What are the milestones you plan to achieve in the next six months?

Our focus now is on building new health system partnerships, expanding with our existing clients, and continuing to profitably grow our direct-to-consumer business. We’ll also be doubling down on investing in our learning platform, integrating more personalization with AI-integrations.

Our focus now is on building new health system partnerships, expanding with our existing clients, and continuing to profitably grow our direct-to-consumer business. We’ll also be doubling down on investing in our learning platform, integrating more personalization with AI-integrations.

What advice can you offer companies in New York that do not have a fresh injection of capital in the bank?

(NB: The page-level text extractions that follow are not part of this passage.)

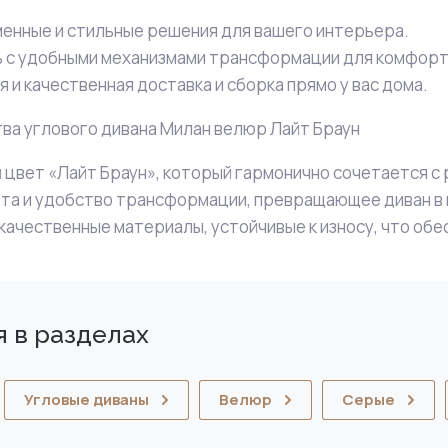
енные и стильные решения для вашего интерьера.
 с удобными механизмами трансформации для комфортн
 и качественная доставка и сборка прямо у вас дома.
а углового дивана Милан велюр Лайт Браун
 цвет «Лайт Браун», который гармонично сочетается с
та и удобство трансформации, превращающее диван в
качественные материалы, устойчивые к износу, что обе
 в разделах
Угловые диваны
Велюр
Серые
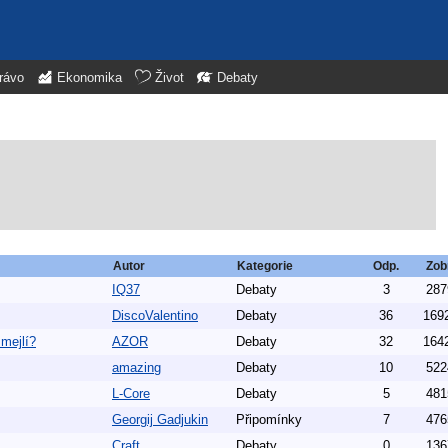
rávo
Ekonomika
Život
Debaty
Autor
Kategorie
Odp.
Zob
IQ37
Debaty
3
287
DiscoValentino
Debaty
36
169
 mejlí?
AZOR
Debaty
32
164
amazing
Debaty
10
522
L-Core
Debaty
5
481
Georgij Gadjukin
Připomínky
7
476
Craft
Debaty
0
136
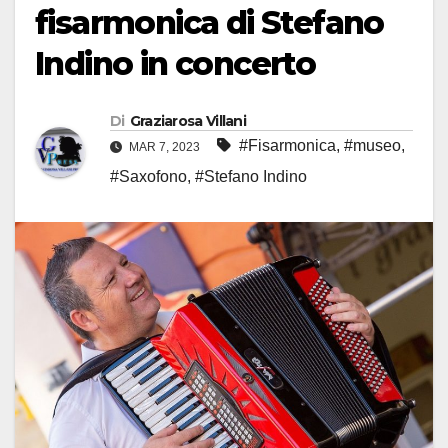
fisarmonica di Stefano
Indino in concerto
Di
Graziarosa Villani
#Fisarmonica
,
#museo
,
MAR 7, 2023
#Saxofono
,
#Stefano Indino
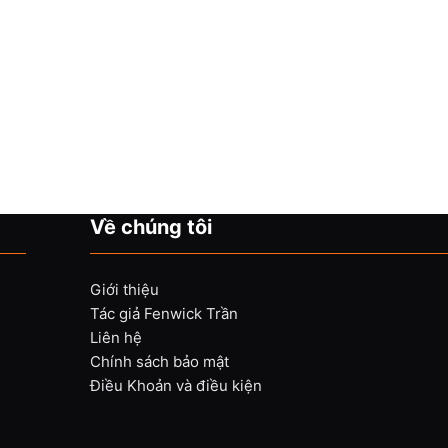
Về chúng tôi
Giới thiệu
Tác giả Fenwick Trần
Liên hệ
Chính sách bảo mật
Điều Khoản và điều kiện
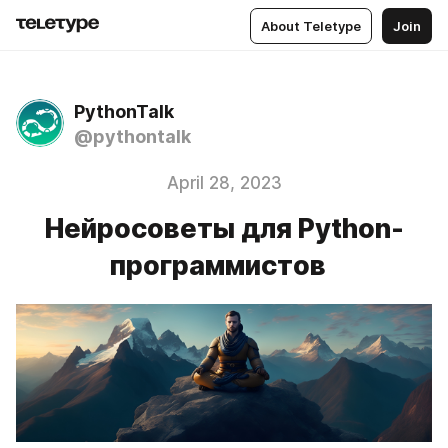
About Teletype
Join
PythonTalk
@pythontalk
April 28, 2023
Нейросоветы для Python-
программистов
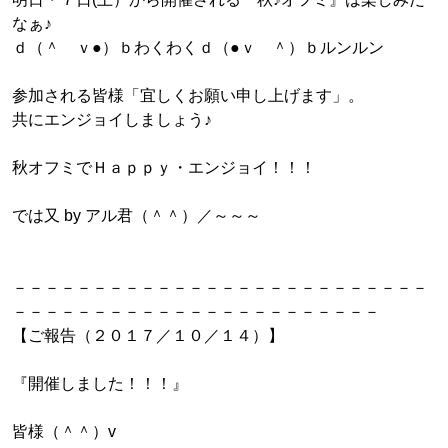
なぁ♪
ｄ（＾ ｖ●）ｂわくわくｄ（●ｖ ＾）ｂルンルン
参加される皆様「宜しくお願い申し上げます」。
共にエンジョイしましょう♪
秋オフミでＨａｐｐｙ・エンジョイ！！！
では又 by アル君（＾＾）／～～～
－－－－－－－－－－－－－－－－－－－－－－－－－－
－－－－－－－－－－－－－－－－－－－－－－－
【ご報告（２０１７／１０／１４）】
『開催しました！！！』
皆様（＾＾）v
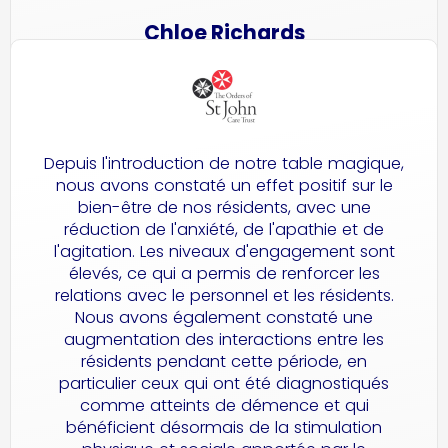
Chloe Richards
Responsable du bien-être à Godden Lodge, HC-One
Depuis l'introduction de notre table magique,
nous avons constaté un effet positif sur le
bien-être de nos résidents, avec une
réduction de l'anxiété, de l'apathie et de
l'agitation. Les niveaux d'engagement sont
élevés, ce qui a permis de renforcer les
relations avec le personnel et les résidents.
Nous avons également constaté une
augmentation des interactions entre les
résidents pendant cette période, en
particulier ceux qui ont été diagnostiqués
comme atteints de démence et qui
bénéficient désormais de la stimulation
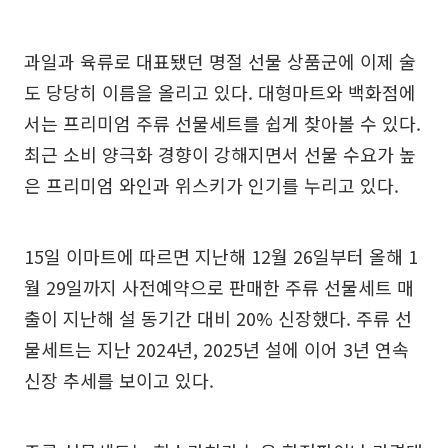
과일과 육류로 대표됐던 명절 선물 상품군에 이제 술
도 당당히 이름을 올리고 있다. 대형마트와 백화점에
서는 프리미엄 주류 선물세트를 쉽게 찾아볼 수 있다.
최근 소비 양극화 경향이 강해지면서 선물 수요가 높
은 프리미엄 와인과 위스키가 인기를 누리고 있다.
15일 이마트에 따르면 지난해 12월 26일부터 올해 1
월 29일까지 사전예약으로 판매한 주류 선물세트 매
출이 지난해 설 동기간 대비 20% 신장했다. 주류 선
물세트는 지난 2024년, 2025년 설에 이어 3년 연속
신장 추세를 보이고 있다.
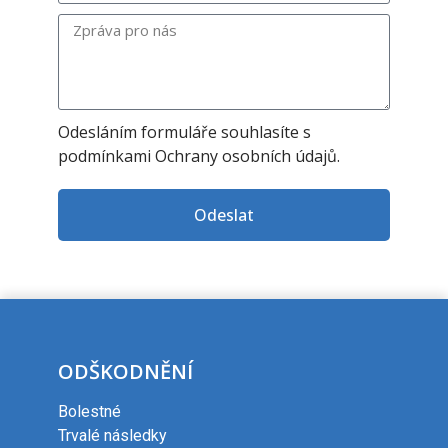
Odesláním formuláře souhlasíte s
podmínkami
Ochrany osobních údajů.
Odeslat
ODŠKODNĚNÍ
Bolestné
Trvalé následky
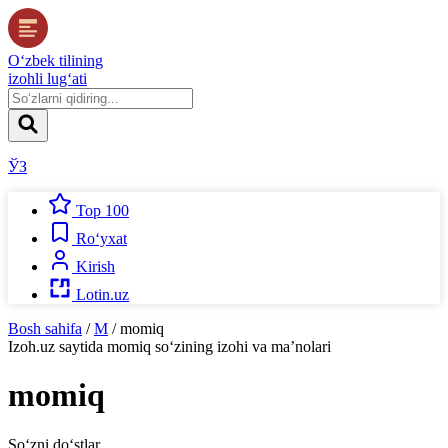
O‘zbek tilining
izohli lug‘ati
ЎЗ
Top 100
Ro‘yxat
Kirish
Lotin.uz
Bosh sahifa
/
M
/
momiq
Izoh.uz
saytida
momiq
so‘zining izohi va ma’nolari
momiq
So‘zni do‘stlar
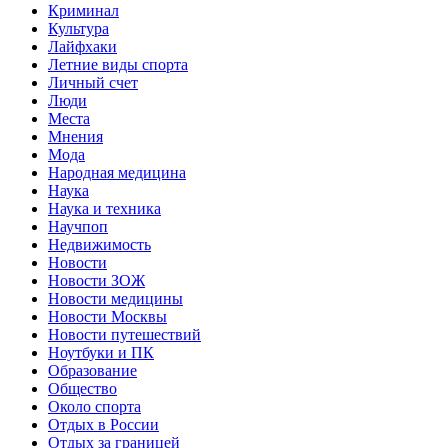
Криминал
Культура
Лайфхаки
Летние виды спорта
Личный счет
Люди
Места
Мнения
Мода
Народная медицина
Наука
Наука и техника
Научпоп
Недвижимость
Новости
Новости ЗОЖ
Новости медицины
Новости Москвы
Новости путешествий
Ноутбуки и ПК
Образование
Общество
Около спорта
Отдых в России
Отдых за границей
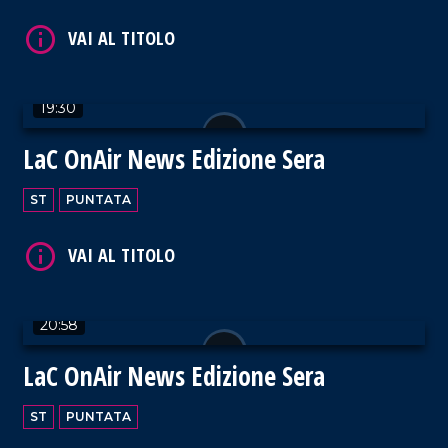
VAI AL TITOLO
19:30
LaC OnAir News Edizione Sera
ST
PUNTATA
VAI AL TITOLO
20:58
LaC OnAir News Edizione Sera
ST
PUNTATA
VAI AL TITOLO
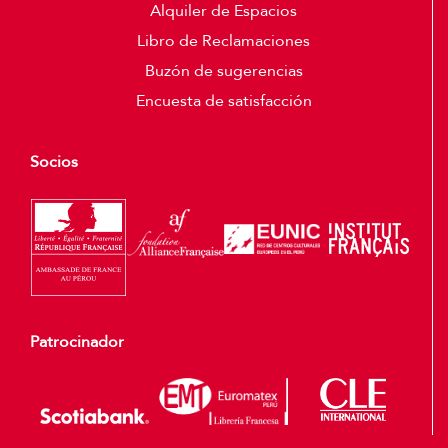
Alquiler de Espacios
Libro de Reclamaciones
Buzón de sugerencias
Encuesta de satisfacción
Socios
Patrocinador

Build something where the unit economics work before you scale. We spent a long time making sure one cohort, one health system, one program was profitable and repeatable before we poured fuel on it. That discipline is what lets you survive a funding gap and builds investor confidence when you do go out to raise.

And be honest with yourself about what you’re actually solving. A lot of companies raise on a problem that exists but build a solution that doesn’t fit how the market actually buys. Talk to your customers obsessively, especially the ones who said no.

Where do you see the company going now over the near term?

We’re focused on deepening existing health system partnerships while selectively adding new enterprise clients. The college acquisition opens degree pathways we didn’t previously have, and we’ll be growing that side of the business meaningfully over the next year.

Longer-term, we believe Stepful will become the infrastructure layer for how large healthcare employers develop their entire workforce – from entry-level roles all the way through nursing leadership. The pipeline we’re building today feeds both ends of that ladder.

What’s your favorite spring destination in and around the city?

I love going to Jones Beach for day trips.